My illusions were shattered when some demented algorithm on one of the few social media platforms I inhabit forwarded me a video in which Ivanka spoke glowingly of an island she had discovered while swimming. She said she simply had to have it. Oh, how it called to her! Oh, how it moved her! Oh, how it spoke to her very soul!
A press release accompanying Ivanka’s discovery announced that the island would soon become a Mediterranean paradise for those who are into things like Mediterranean paradises, devoid of the sort of hayseeds who spend $600 on non-existent Trump phones. Once again I found myself confused. I cannot claim to be an expert in the geography of the Mediterranean, but I suspected that most of the sea’s islands – Sicily, Sardinia and Cyprus come to mind – were discovered quite some time ago. Then again, I know nothing of Ivanka’s swimming capabilities, so, returning to my generous mood, I decided that perhaps she did indeed engage in some marathon swim in the Mediterranean and soon found herself on an island she wished to call her own.

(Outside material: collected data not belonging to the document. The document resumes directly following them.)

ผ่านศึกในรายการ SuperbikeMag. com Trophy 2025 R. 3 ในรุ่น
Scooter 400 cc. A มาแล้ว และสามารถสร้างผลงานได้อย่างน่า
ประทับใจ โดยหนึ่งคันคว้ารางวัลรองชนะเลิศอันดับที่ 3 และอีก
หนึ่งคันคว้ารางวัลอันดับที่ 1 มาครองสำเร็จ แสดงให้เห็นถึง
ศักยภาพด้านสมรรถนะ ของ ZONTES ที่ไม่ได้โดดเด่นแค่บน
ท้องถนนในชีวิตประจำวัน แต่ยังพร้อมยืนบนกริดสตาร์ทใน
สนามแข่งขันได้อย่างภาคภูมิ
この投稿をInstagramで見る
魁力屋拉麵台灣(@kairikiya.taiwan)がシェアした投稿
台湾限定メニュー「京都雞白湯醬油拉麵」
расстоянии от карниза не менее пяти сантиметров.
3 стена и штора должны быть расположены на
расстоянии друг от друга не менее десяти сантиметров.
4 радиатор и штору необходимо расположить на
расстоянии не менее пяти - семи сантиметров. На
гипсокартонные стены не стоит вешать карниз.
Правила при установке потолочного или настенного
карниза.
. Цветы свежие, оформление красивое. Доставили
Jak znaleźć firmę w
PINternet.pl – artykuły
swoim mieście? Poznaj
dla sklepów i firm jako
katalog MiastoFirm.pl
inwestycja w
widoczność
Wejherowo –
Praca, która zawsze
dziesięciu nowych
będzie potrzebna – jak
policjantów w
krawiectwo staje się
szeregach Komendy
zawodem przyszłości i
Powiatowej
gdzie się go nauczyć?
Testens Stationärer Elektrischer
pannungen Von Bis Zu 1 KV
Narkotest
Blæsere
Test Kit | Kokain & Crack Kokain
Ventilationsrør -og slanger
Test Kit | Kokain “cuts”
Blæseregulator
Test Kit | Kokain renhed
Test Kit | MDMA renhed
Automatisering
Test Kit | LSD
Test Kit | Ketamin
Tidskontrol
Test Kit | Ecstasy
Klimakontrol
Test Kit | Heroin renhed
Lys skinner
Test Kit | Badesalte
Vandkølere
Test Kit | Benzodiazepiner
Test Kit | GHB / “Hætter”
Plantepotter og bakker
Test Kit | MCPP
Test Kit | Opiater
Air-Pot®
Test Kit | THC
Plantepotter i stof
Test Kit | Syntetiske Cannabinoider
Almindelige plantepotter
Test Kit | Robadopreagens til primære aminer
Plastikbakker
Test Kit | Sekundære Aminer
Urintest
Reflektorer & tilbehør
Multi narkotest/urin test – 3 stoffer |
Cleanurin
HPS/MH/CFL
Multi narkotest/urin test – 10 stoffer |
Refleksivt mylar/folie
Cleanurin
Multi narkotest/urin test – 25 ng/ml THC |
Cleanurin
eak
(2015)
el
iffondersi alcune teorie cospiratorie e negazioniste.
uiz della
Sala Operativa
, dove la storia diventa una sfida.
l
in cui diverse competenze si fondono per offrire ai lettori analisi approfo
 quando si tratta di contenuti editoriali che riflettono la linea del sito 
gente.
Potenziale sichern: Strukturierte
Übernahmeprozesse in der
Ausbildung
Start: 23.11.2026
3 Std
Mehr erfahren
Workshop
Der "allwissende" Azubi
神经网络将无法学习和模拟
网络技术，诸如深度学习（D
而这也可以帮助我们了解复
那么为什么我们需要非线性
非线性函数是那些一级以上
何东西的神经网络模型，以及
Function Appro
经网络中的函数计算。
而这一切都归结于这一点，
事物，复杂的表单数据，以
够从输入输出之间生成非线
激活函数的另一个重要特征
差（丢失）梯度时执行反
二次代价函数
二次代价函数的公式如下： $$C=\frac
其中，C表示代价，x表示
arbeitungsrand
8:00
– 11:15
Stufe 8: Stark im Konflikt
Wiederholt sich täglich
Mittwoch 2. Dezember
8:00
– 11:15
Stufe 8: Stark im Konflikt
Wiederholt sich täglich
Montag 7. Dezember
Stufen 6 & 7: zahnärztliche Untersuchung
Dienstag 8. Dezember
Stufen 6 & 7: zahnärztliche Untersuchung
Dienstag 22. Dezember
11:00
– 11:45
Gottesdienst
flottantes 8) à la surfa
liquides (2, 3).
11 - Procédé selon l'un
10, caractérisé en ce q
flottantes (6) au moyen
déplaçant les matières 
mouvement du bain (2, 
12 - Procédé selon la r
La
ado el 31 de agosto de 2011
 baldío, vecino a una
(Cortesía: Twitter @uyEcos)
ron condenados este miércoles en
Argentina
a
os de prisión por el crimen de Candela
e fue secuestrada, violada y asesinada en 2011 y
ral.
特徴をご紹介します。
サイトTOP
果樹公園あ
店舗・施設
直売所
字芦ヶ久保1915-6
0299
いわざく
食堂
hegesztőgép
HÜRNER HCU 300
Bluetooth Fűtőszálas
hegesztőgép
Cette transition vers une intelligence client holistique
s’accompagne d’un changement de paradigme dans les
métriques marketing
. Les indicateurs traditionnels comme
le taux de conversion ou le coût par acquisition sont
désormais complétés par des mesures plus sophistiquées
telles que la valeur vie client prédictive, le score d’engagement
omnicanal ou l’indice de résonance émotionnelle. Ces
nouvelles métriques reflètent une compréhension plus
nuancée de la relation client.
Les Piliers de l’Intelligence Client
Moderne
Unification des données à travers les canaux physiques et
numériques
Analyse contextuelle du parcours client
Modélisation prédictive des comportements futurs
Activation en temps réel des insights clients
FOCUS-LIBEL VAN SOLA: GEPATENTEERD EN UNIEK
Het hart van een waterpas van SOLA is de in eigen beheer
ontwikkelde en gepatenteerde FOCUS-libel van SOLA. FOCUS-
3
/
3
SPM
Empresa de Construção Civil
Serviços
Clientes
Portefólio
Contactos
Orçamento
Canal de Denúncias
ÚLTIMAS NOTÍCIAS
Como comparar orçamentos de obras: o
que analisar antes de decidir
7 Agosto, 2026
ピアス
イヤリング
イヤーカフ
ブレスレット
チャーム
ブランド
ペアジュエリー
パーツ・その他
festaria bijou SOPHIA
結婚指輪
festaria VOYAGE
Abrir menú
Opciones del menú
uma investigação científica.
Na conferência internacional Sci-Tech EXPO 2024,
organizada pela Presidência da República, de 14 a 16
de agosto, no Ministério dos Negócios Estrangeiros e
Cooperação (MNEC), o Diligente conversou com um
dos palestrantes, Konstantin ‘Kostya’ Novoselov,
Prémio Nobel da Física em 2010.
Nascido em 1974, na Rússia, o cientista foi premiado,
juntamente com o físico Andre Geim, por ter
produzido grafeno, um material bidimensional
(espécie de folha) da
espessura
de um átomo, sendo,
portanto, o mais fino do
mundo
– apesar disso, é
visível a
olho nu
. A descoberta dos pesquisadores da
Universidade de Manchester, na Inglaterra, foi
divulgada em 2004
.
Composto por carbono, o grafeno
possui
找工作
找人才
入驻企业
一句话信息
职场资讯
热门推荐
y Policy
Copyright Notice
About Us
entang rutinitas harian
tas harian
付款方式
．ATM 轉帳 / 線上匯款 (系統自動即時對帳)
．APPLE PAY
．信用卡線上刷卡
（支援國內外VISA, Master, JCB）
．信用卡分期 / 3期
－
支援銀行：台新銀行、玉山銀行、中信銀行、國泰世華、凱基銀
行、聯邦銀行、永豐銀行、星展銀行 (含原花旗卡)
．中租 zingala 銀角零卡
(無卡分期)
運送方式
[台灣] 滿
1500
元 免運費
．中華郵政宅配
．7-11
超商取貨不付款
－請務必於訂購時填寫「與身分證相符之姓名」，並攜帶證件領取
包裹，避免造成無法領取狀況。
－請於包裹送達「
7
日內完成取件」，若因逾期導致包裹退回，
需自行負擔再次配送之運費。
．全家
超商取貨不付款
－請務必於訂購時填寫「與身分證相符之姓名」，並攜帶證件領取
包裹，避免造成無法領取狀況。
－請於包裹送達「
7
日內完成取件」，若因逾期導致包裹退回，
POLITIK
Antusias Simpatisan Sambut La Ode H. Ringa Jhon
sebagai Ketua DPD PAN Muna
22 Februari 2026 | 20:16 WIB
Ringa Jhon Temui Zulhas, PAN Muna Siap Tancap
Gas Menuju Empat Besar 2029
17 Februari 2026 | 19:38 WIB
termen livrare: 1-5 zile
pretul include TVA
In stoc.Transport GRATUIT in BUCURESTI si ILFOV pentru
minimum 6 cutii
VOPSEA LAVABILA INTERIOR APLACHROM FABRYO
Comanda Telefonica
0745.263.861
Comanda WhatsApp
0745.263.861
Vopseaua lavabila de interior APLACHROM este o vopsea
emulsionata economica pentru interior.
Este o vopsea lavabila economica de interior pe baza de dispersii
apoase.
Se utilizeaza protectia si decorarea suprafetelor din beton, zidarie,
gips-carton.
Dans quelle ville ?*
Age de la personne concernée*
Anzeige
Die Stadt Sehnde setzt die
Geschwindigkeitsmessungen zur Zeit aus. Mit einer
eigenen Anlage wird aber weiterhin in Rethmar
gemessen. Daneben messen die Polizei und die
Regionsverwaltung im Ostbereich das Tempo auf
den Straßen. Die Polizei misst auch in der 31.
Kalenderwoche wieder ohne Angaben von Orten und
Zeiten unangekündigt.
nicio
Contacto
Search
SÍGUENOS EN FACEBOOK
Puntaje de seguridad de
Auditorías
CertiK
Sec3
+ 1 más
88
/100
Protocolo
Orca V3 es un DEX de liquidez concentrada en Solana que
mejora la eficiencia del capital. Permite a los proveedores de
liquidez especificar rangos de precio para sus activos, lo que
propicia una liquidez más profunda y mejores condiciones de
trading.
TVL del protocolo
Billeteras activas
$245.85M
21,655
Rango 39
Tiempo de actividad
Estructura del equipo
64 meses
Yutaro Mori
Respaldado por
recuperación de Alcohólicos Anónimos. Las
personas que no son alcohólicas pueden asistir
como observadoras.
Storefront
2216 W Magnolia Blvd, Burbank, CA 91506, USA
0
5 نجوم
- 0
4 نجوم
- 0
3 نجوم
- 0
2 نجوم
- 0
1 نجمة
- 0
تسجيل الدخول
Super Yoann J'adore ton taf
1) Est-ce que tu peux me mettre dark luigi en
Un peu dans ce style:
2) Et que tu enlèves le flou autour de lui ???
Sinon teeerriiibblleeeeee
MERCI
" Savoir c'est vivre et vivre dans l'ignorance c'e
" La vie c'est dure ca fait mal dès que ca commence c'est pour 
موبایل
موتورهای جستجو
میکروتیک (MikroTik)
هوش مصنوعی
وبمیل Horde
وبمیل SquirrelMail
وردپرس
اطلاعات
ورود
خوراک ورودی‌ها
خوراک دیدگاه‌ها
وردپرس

But then came more details about the couple’s impending purchase. The island, it turns out, is off the coast of Albania. Again, I confess that I have never taken a swim in the Mediterranean area so my awareness of that part of the world is not what it should be. But last time I checked one of those old-fashioned maps of the world that used to be in the homes of reasonably educated people, the bodies of water off the coast of Albania are, in fact, the Adriatic Sea and the Ionian Sea.
Ivanka probably thought it would sound better if she said she discovered a Mediterranean paradise because, well, the phrase “Albanian paradise in either the Adriatic or the Ionian Seas” would take some getting used to. The folks who have resculpted their faces to please Ivanka’s father on the patio of Mar-a-Lago would be less than enthusiastic about flying off to Albania, perhaps because they believe it is the capital of New York State, home to so many undesirables.
The people of Albania have been making it clear that they are not so keen on having Ivanka and Jared as neighbors, not to mention the kind of riff-raff they propose to bring along. So Ivanka’s dream of owning an island may not come to pass after all.
I still think their instincts are right: As they plot out their future, they really should be thinking of some island getaway, if only because when justice is restored to the United States, there might well be reason to get away.
As luck would have it, history suggests the perfect place, an island that is indeed in the Mediterranean. The only question is whether Elba is big enough to hold all of those who will require accommodations.